### DATA
◆ ◆ ◆ ◆ ◆
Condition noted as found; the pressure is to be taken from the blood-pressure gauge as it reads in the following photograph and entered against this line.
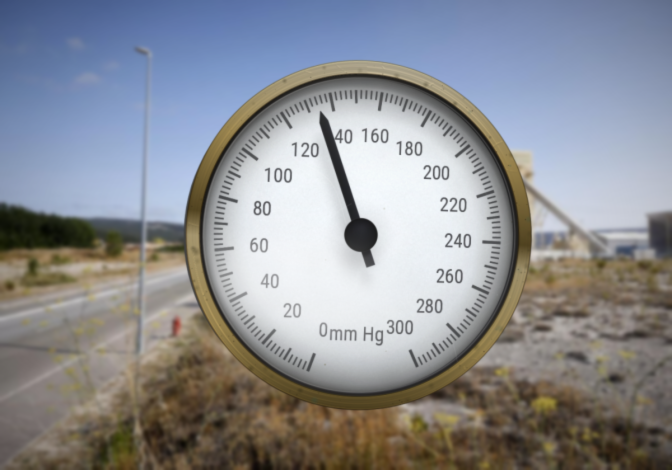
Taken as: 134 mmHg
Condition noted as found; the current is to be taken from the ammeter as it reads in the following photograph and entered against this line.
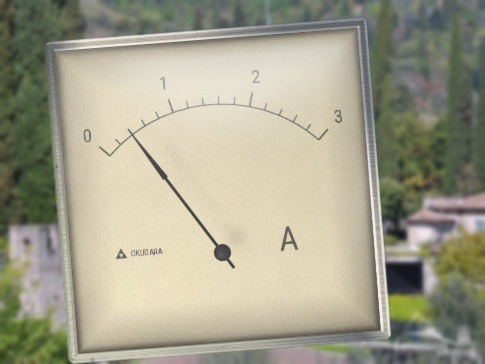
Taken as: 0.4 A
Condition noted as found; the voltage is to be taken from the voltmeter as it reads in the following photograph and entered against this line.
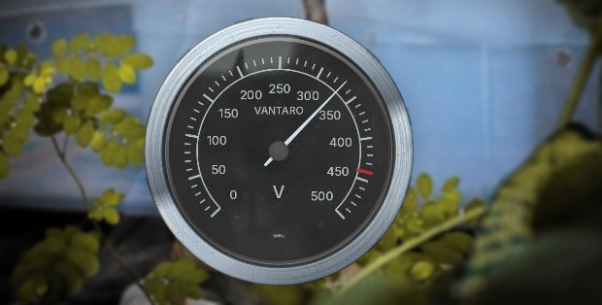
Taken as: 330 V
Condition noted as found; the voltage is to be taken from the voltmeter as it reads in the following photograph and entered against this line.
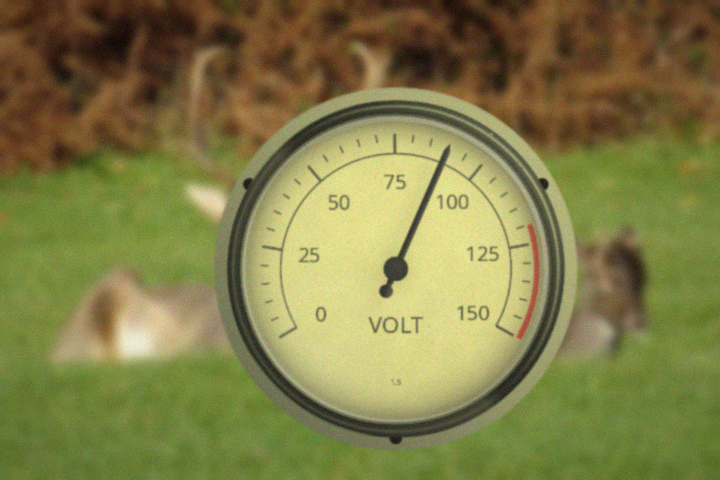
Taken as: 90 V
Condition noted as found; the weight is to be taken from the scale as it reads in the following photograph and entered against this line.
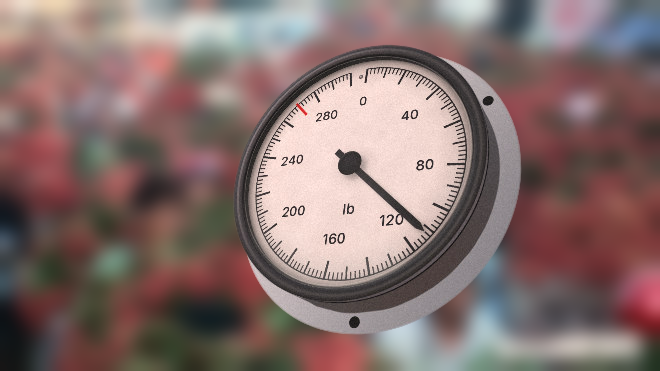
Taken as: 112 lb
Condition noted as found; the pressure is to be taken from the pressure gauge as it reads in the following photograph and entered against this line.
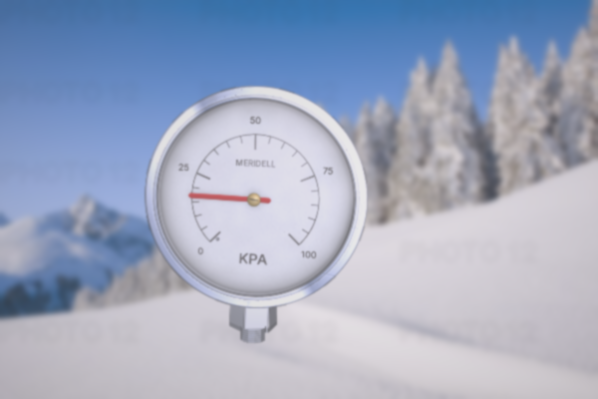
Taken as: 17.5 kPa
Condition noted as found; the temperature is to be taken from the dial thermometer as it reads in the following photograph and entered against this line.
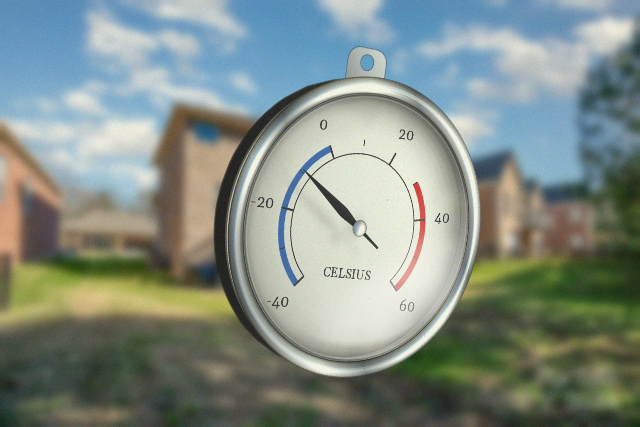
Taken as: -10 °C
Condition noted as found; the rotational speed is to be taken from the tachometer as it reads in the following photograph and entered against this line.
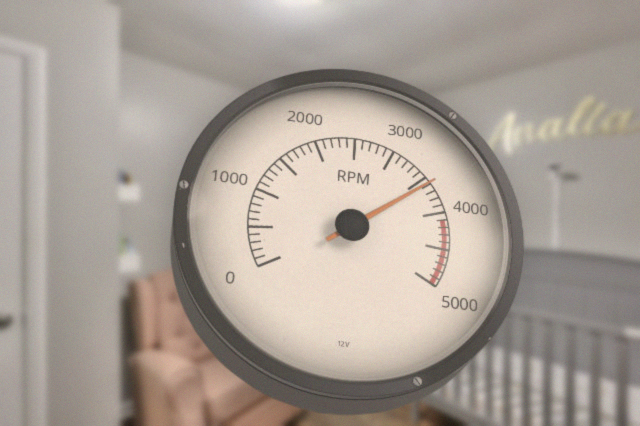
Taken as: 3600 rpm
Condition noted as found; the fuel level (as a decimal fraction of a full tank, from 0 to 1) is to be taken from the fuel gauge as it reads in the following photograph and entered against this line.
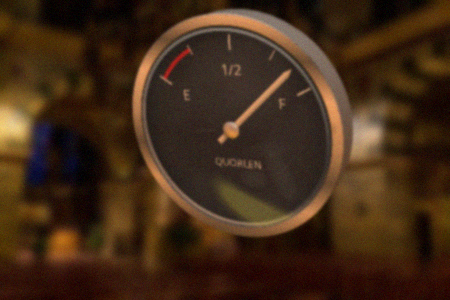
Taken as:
◆ ◆ ◆ ◆ ◆
### YOUR ASSIGNMENT
Lay out the data above as a two-column Markdown table headed No. and Entry, with one line per row numbered from 1. Leave out blank lines and picture lines.

### EXERCISE OUTPUT
| No. | Entry |
|---|---|
| 1 | Condition noted as found; the pressure is to be taken from the blood-pressure gauge as it reads in the following photograph and entered against this line. |
| 2 | Taken as: 134 mmHg |
| 3 | Condition noted as found; the current is to be taken from the ammeter as it reads in the following photograph and entered against this line. |
| 4 | Taken as: 0.4 A |
| 5 | Condition noted as found; the voltage is to be taken from the voltmeter as it reads in the following photograph and entered against this line. |
| 6 | Taken as: 330 V |
| 7 | Condition noted as found; the voltage is to be taken from the voltmeter as it reads in the following photograph and entered against this line. |
| 8 | Taken as: 90 V |
| 9 | Condition noted as found; the weight is to be taken from the scale as it reads in the following photograph and entered against this line. |
| 10 | Taken as: 112 lb |
| 11 | Condition noted as found; the pressure is to be taken from the pressure gauge as it reads in the following photograph and entered against this line. |
| 12 | Taken as: 17.5 kPa |
| 13 | Condition noted as found; the temperature is to be taken from the dial thermometer as it reads in the following photograph and entered against this line. |
| 14 | Taken as: -10 °C |
| 15 | Condition noted as found; the rotational speed is to be taken from the tachometer as it reads in the following photograph and entered against this line. |
| 16 | Taken as: 3600 rpm |
| 17 | Condition noted as found; the fuel level (as a decimal fraction of a full tank, from 0 to 1) is to be taken from the fuel gauge as it reads in the following photograph and entered against this line. |
| 18 | Taken as: |